▶ [材料研读]:
**a)** 照录原文中自“埃博拉的成因与之类似。目前,全球正在以应”起至“论,他们的认识并非全无道理。”止的整段文字，不得改动。
**b)** 原文谈及应对埃博拉疫情的解决措施时，提到要增加哪几项支援？请逐一列出。

### 原文

在伊拉克和大叙利亚伊斯兰国(ISIS)蹂躏黎凡特之时,埃博拉病毒正在西非地区肆虐横行。从表面上看,除了引发恐慌,暴政与传染病并无多少共通之处。 但,其实不然。伊斯兰国与埃博拉实际上有着共同的根源,即政府治理不力。

暴乱并非凭空而来,伊拉克前总理马利基领导的政府未能信守整合逊尼派的承诺,导致后者在“觉醒运动”中倒戈相向,顽强对抗伊拉克正规军。他安插什叶派亲信进入军队任职,放任军队内部滋生腐败。曾经占据优势地位的逊尼派眼见自身地位削弱,风光不再,人为构建的“国家”意识也无可避免地开始离散。他们的下一步即使不是加入反政府武装,至少也会在反政府武装要求其表明立场时选择消极抵抗。

换言之,伊拉克和大叙利亚伊斯兰国的成立并非必然,而是军队政治化的后果。国家的领导者希求的不是一个造福全体公民的国家体制,而是让其成为自身幕僚集团的附庸。

埃博拉的成因与之类似。目前,全球正在以应有的态度,积极应对这起紧急医疗事件。采取的一系列解决措施,如增加医生、医院、医疗防护设备与药品支援,都在情理之中。但为何埃博拉此次来势汹汹,胜于以往历次疫情爆发?原因在于,在几内亚、塞拉利昂和利比里亚,民众不相信政府。对于想进入村庄为其诊治的政府医疗人员,他们选择抵抗、藏匿病人,或干脆将政府视作可怕的瘟疫。平心而论,他们的认识并非全无道理。

一直以来,西方国家都将利比里亚和塞拉利昂宣扬为从惨重内战中崛起,重建家园的典范。尤其是利比里亚,凭借其广受赞誉的总统埃伦•约翰逊•瑟利夫,更是收到世界银行和其他组织的大量捐款。但就是在她治下的利比里亚,和塞拉利昂一样,任人唯亲和结党营私腐蚀着整个政府系统,导致公共服务徇私成风,政府职能基本瘫痪。即便是本国居住在偏远村庄的民众都清楚这一状况,而达沃斯和克林顿全球计划的捐赠者们却毫不知情。因此,上述民众对政府不信任,传染病肆虐又进一步证明了这种不信任的程度。

西方国家总以为能够通过提供资金支持和训练指导建立一支精干的伊拉克军队。多年来我们在伊拉克投入了数以亿计的资金和大量士兵用来支援、培训伊拉克部队,和向他们提供装备及训练指导。但是,当国家领导者疏离并背叛其广大国民时,再多的装备和战术训练都无法造就一支具有强大集体荣誉感的作战队伍。训练士兵容易,可体制自身的腐朽却难以为继。

国际社会已为遏制伊斯兰国暴乱和阻止埃博拉疫情蔓延采取了紧急军事措施及救援行动,我希望这些努力能够收到成效。但我们必须既治标,又治本。若西方国家继续为治理不力的政权提供资金、支持和赞助,那些政府就无需寻求实现利于本国人民福祉的发展。这样的话,他们就会继续依赖西方国家的援助,一边在国际会议上发表演说、编制迎合国际社会心意的项目计划书;一边在国内罔顾自身责任,不去努力促成代表人民利益的联盟政权。

我们帮助并教唆了这种两面三刀的政府,风险自担。埃博拉与伊斯兰国只是这类魔鬼交易的诸多恶果中的两个。

######
### 数据摘录

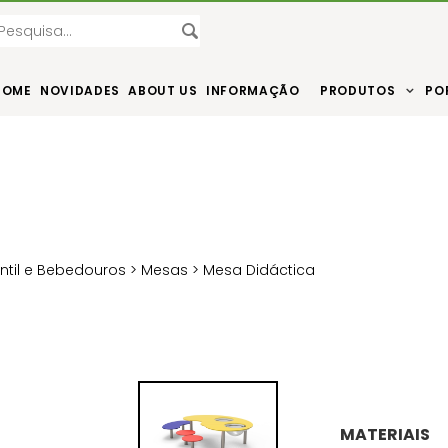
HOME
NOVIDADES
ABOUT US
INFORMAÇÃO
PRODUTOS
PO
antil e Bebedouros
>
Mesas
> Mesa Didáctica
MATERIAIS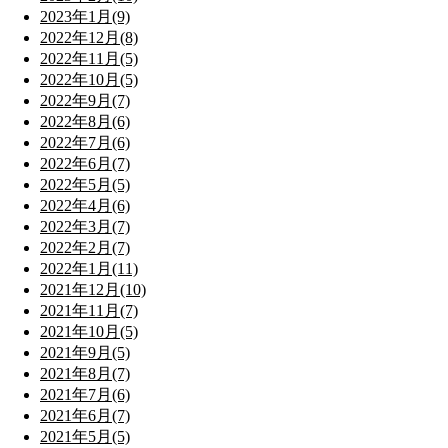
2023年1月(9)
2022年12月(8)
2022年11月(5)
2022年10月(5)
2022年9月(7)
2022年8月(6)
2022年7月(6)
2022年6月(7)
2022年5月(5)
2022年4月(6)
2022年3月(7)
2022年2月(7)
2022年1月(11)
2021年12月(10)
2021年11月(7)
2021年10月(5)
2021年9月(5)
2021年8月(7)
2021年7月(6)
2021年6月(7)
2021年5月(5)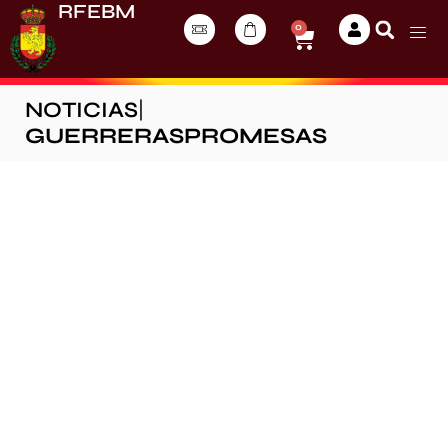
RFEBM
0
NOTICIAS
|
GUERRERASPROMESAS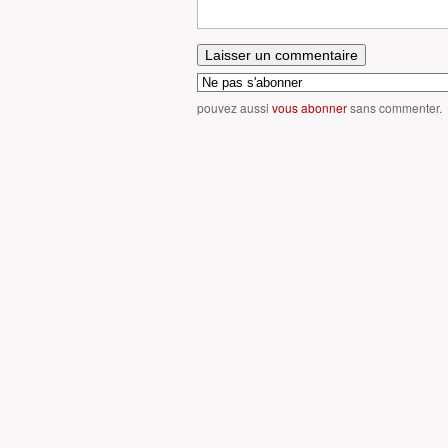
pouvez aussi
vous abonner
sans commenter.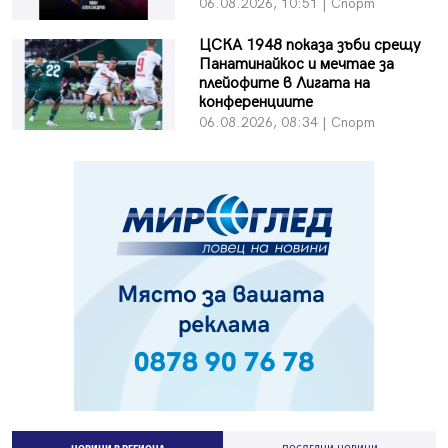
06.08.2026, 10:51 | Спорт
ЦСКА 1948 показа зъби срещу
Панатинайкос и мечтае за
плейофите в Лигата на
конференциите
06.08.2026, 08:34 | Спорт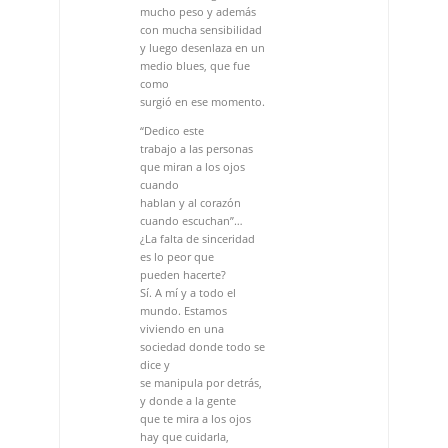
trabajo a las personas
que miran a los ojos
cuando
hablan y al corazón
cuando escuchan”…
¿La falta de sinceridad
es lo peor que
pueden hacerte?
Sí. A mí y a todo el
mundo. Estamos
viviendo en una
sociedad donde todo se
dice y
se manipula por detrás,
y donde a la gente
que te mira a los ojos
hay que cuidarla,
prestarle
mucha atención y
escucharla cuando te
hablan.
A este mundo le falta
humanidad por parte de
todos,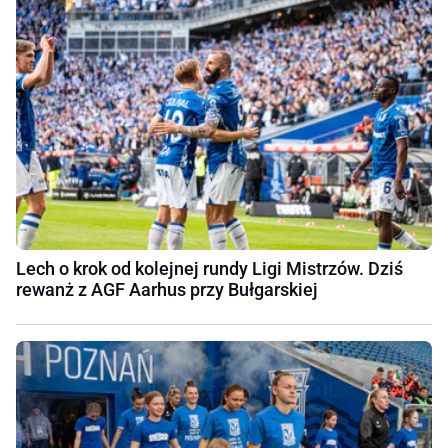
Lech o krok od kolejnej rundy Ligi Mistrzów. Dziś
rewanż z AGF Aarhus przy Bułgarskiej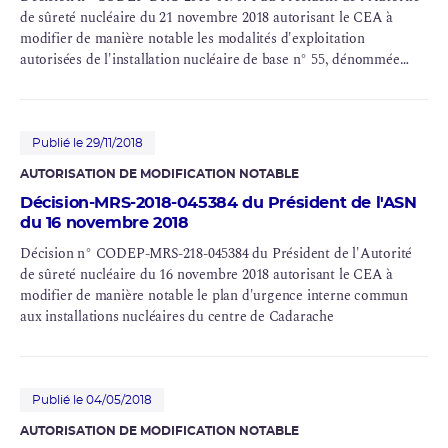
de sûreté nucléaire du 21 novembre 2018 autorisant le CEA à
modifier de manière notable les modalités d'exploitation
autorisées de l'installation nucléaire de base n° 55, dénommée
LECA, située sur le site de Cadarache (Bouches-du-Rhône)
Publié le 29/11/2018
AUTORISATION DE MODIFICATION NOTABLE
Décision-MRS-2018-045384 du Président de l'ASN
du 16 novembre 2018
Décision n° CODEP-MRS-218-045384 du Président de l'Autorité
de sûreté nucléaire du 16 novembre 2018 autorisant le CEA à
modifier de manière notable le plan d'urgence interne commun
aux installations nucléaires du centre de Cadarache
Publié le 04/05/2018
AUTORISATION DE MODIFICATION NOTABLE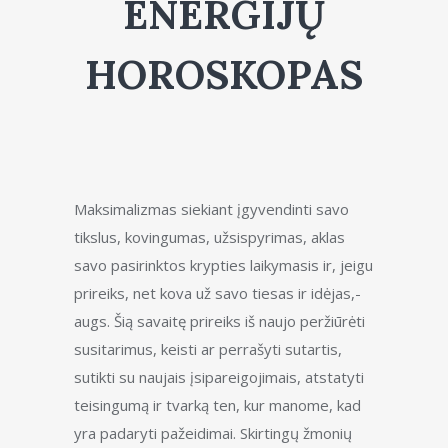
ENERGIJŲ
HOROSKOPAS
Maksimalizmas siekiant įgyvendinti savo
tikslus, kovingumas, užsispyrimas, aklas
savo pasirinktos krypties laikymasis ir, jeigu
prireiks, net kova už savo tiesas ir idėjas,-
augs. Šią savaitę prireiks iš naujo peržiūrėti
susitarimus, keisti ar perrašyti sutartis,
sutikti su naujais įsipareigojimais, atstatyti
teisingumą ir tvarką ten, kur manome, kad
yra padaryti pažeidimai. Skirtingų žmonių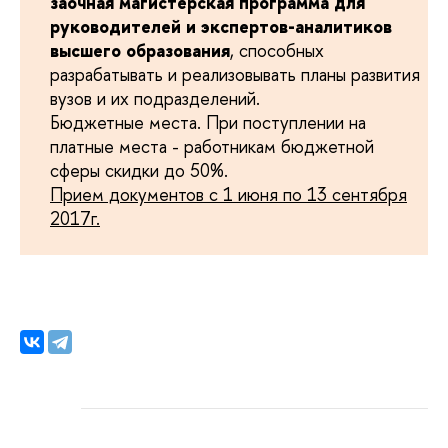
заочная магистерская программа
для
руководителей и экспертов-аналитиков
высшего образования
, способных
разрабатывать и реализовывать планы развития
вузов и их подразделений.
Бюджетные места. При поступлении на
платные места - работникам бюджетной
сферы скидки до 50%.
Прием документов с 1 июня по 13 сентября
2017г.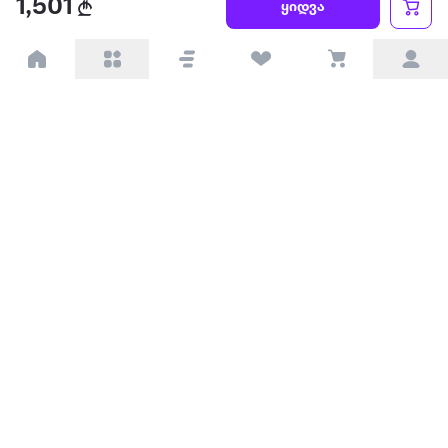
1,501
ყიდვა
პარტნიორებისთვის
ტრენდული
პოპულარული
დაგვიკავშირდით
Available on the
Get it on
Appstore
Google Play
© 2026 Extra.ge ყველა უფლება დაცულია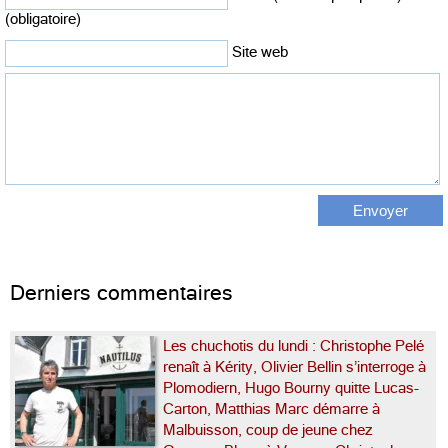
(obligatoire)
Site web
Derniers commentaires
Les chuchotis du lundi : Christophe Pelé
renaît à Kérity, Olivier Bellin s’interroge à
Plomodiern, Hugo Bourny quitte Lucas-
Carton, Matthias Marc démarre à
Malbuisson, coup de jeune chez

######

▶ [各题答案]:
**a)**
埃博拉的成因与之类似。目前,全球正在以应有的态度,积极应对这起紧急医疗事件。采取的一系列解决措施,如增加医生、医院、医疗防护设备与药品支援,都在情理之中。但为何埃博拉此次来势汹汹,胜于以往历次疫情爆发?原因在于,在几内亚、塞拉利昂和利比里亚,民众不相信政府。对于想进入村庄为其诊治的政府医疗人员,他们选择抵抗、藏匿病人,或干脆将政府视作可怕的瘟疫。平心而论,他们的认识并非全无道理。

**b)** 医生、医院、医疗防护设备、药品支援